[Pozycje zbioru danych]

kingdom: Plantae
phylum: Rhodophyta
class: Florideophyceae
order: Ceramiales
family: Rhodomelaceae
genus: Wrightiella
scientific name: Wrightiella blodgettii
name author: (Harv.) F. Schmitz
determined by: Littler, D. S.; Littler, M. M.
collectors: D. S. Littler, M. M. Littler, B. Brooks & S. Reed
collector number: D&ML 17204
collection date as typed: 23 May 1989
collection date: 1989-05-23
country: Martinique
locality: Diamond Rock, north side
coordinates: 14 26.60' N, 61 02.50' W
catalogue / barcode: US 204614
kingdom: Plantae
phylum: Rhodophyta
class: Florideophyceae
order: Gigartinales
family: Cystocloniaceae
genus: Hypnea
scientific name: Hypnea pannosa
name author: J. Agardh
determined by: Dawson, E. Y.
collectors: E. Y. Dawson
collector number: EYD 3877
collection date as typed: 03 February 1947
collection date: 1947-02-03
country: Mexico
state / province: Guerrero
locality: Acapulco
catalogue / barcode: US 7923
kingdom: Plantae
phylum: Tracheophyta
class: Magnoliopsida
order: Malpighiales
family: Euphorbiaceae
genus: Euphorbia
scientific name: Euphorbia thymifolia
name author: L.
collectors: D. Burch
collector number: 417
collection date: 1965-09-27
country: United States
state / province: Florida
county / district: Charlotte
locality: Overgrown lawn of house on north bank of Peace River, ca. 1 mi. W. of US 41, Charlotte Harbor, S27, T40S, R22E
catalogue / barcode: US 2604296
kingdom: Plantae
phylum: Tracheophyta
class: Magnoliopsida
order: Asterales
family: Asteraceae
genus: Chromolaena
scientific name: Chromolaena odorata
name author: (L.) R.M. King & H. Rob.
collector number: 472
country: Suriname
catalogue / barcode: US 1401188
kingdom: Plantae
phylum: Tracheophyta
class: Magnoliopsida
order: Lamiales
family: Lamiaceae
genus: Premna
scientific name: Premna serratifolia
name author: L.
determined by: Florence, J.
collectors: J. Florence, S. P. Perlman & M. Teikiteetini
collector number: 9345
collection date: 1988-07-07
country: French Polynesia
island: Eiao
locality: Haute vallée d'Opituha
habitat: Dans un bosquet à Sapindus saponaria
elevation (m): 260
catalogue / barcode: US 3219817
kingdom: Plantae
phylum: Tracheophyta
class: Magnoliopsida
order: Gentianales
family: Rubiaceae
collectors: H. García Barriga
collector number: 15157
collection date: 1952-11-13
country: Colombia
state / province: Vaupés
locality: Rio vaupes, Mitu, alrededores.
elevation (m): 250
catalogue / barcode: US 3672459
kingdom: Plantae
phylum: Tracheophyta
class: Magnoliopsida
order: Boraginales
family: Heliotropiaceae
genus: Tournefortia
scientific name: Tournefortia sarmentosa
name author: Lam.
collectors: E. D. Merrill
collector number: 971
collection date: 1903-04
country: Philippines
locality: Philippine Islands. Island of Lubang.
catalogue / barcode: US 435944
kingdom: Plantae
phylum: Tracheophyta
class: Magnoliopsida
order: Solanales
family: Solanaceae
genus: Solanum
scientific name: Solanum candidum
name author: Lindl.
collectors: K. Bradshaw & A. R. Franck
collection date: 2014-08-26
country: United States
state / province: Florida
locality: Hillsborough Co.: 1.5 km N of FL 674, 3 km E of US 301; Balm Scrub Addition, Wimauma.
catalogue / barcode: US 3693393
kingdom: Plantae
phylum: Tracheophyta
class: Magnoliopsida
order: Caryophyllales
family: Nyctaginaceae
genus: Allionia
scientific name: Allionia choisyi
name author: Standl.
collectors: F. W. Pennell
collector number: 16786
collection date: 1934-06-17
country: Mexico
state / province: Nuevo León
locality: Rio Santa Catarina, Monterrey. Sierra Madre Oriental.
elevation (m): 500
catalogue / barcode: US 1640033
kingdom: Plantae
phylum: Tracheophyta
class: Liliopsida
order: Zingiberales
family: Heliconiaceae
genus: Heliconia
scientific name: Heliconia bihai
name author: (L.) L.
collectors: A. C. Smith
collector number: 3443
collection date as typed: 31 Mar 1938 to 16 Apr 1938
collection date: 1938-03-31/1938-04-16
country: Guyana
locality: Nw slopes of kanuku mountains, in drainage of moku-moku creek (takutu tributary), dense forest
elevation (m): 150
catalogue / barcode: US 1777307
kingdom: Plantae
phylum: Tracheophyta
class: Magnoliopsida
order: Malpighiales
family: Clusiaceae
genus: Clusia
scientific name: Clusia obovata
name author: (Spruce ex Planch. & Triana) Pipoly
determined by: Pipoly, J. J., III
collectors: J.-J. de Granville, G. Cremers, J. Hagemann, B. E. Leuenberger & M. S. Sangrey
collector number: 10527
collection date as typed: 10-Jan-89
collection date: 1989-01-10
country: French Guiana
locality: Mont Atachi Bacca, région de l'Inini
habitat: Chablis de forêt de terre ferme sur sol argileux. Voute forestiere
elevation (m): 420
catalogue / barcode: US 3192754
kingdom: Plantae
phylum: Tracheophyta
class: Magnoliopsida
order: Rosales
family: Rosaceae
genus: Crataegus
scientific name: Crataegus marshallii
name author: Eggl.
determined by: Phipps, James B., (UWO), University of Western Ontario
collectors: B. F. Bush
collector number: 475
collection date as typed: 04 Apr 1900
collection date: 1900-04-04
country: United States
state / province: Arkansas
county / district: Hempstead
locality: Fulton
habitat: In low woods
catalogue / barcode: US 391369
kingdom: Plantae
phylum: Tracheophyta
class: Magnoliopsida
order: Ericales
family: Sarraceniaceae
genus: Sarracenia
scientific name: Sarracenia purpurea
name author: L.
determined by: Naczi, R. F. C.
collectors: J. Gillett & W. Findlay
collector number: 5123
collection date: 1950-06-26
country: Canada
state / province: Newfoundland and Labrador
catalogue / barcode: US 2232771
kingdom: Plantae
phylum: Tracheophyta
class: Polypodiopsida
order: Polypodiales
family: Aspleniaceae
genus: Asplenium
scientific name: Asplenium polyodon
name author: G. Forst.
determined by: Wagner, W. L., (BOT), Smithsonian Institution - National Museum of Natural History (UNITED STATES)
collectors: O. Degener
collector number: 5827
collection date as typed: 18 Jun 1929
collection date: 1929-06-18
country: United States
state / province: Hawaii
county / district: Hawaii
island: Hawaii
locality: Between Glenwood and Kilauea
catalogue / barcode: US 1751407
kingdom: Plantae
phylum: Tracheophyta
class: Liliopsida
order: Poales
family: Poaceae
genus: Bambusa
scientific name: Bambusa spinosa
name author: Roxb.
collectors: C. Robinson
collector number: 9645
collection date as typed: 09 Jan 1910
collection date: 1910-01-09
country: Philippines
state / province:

INSTRUKCJA DO ZADANIA. Odszukaj, proszę, w pozycjach powyżej każdy wiersz zawierający słowo „district” i przepisz te wiersze. Wielkość liter ma znaczenie.

ODPOWIEDŹ.
county / district: Charlotte
county / district: Hempstead
county / district: Hawaii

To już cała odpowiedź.